**Description of the task**
Transcribe the lines word for word, from the first line of the rows through the line that contains "amerikai kormány szankciókat", including both of those lines.

**Material provided**

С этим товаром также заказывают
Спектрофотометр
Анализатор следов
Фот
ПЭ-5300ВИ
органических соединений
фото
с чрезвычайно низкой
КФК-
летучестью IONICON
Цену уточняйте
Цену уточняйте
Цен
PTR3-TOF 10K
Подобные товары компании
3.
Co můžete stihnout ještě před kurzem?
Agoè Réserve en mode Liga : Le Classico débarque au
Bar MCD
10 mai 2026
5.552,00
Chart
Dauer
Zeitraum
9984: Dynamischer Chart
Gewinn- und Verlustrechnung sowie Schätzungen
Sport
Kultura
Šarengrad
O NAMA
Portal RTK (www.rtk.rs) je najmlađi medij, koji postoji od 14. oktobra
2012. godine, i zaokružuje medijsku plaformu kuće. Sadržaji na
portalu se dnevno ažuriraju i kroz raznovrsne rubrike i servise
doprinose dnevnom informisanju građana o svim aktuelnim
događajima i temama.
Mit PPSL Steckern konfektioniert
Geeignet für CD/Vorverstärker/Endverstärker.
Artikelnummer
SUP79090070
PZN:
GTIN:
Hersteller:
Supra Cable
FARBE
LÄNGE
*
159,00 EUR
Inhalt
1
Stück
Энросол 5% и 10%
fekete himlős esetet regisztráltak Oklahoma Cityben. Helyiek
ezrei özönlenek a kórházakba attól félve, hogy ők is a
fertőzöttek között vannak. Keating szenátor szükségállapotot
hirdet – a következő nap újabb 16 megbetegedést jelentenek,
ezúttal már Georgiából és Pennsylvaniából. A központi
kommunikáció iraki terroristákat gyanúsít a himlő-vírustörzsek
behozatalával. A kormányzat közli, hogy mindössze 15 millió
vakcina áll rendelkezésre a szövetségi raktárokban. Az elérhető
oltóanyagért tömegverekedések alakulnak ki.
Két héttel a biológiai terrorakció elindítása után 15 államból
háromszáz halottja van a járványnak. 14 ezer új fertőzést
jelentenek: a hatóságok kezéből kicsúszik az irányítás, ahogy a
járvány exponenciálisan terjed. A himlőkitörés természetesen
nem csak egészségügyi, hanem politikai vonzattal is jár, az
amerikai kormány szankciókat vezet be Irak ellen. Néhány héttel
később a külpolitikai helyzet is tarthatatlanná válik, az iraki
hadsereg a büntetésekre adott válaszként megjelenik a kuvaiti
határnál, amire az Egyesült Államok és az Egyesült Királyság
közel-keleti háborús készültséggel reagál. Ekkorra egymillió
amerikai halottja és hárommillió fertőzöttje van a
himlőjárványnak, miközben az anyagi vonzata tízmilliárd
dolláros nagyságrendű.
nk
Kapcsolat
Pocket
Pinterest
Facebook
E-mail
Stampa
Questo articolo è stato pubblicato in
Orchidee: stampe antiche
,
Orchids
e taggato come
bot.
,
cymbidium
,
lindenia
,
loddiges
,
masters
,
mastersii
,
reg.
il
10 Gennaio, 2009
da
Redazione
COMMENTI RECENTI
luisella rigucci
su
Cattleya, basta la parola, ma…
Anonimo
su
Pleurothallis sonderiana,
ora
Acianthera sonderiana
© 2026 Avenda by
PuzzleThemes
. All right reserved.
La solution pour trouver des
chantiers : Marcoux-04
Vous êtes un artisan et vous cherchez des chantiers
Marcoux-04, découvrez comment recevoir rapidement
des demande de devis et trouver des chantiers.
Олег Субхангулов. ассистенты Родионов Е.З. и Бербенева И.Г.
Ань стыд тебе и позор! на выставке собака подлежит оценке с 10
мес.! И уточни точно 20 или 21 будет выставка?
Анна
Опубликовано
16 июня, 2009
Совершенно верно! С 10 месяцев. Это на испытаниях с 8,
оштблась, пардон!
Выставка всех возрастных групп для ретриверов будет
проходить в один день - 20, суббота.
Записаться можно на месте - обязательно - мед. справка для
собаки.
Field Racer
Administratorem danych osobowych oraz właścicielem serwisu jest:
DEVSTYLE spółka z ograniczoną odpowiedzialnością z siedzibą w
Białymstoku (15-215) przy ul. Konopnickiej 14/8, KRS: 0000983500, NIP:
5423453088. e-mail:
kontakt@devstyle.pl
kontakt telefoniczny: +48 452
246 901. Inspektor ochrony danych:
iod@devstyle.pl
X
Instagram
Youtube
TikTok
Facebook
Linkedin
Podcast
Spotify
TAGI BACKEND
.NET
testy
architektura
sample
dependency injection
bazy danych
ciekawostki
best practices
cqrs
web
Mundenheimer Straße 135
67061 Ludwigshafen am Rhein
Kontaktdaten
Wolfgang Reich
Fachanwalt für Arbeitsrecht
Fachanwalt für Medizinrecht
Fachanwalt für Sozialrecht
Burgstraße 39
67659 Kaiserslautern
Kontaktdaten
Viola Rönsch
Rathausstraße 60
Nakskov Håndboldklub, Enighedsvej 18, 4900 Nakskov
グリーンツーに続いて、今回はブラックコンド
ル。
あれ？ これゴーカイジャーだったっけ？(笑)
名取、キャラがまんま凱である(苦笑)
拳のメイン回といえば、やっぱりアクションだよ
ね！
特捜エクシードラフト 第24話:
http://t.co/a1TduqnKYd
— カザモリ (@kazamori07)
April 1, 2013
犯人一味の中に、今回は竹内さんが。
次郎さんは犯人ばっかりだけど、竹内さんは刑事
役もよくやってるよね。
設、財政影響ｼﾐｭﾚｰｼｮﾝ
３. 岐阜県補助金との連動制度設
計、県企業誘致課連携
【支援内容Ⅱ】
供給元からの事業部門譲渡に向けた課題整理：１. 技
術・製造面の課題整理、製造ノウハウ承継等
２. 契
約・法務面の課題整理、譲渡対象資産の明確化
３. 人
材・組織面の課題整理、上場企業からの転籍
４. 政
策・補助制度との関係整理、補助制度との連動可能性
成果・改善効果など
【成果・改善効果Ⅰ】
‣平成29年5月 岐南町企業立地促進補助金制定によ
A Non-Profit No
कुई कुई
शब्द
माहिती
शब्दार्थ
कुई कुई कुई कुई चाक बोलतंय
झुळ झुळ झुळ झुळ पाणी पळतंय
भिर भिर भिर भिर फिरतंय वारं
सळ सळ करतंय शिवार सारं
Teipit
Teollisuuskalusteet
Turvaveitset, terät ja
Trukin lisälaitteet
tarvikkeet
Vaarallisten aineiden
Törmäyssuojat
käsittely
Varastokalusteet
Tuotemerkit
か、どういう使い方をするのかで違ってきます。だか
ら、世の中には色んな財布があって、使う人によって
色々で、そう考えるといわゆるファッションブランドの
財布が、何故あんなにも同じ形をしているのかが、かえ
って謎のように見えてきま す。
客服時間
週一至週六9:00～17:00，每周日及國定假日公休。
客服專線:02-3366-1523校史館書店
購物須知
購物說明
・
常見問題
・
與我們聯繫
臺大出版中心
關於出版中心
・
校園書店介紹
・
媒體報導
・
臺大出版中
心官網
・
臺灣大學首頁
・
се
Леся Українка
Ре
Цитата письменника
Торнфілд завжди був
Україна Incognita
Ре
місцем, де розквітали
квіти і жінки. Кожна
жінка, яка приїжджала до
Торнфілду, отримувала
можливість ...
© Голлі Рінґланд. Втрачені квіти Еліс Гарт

**Answer for this exercise**
С этим товаром также заказывают
Спектрофотометр
Анализатор следов
Фот
ПЭ-5300ВИ
органических соединений
фото
с чрезвычайно низкой
КФК-
летучестью IONICON
Цену уточняйте
Цену уточняйте
Цен
PTR3-TOF 10K
Подобные товары компании
3.
Co můžete stihnout ještě před kurzem?
Agoè Réserve en mode Liga : Le Classico débarque au
Bar MCD
10 mai 2026
5.552,00
Chart
Dauer
Zeitraum
9984: Dynamischer Chart
Gewinn- und Verlustrechnung sowie Schätzungen
Sport
Kultura
Šarengrad
O NAMA
Portal RTK (www.rtk.rs) je najmlađi medij, koji postoji od 14. oktobra
2012. godine, i zaokružuje medijsku plaformu kuće. Sadržaji na
portalu se dnevno ažuriraju i kroz raznovrsne rubrike i servise
doprinose dnevnom informisanju građana o svim aktuelnim
događajima i temama.
Mit PPSL Steckern konfektioniert
Geeignet für CD/Vorverstärker/Endverstärker.
Artikelnummer
SUP79090070
PZN:
GTIN:
Hersteller:
Supra Cable
FARBE
LÄNGE
*
159,00 EUR
Inhalt
1
Stück
Энросол 5% и 10%
fekete himlős esetet regisztráltak Oklahoma Cityben. Helyiek
ezrei özönlenek a kórházakba attól félve, hogy ők is a
fertőzöttek között vannak. Keating szenátor szükségállapotot
hirdet – a következő nap újabb 16 megbetegedést jelentenek,
ezúttal már Georgiából és Pennsylvaniából. A központi
kommunikáció iraki terroristákat gyanúsít a himlő-vírustörzsek
behozatalával. A kormányzat közli, hogy mindössze 15 millió
vakcina áll rendelkezésre a szövetségi raktárokban. Az elérhető
oltóanyagért tömegverekedések alakulnak ki.
Két héttel a biológiai terrorakció elindítása után 15 államból
háromszáz halottja van a járványnak. 14 ezer új fertőzést
jelentenek: a hatóságok kezéből kicsúszik az irányítás, ahogy a
járvány exponenciálisan terjed. A himlőkitörés természetesen
nem csak egészségügyi, hanem politikai vonzattal is jár, az
amerikai kormány szankciókat vezet be Irak ellen. Néhány héttel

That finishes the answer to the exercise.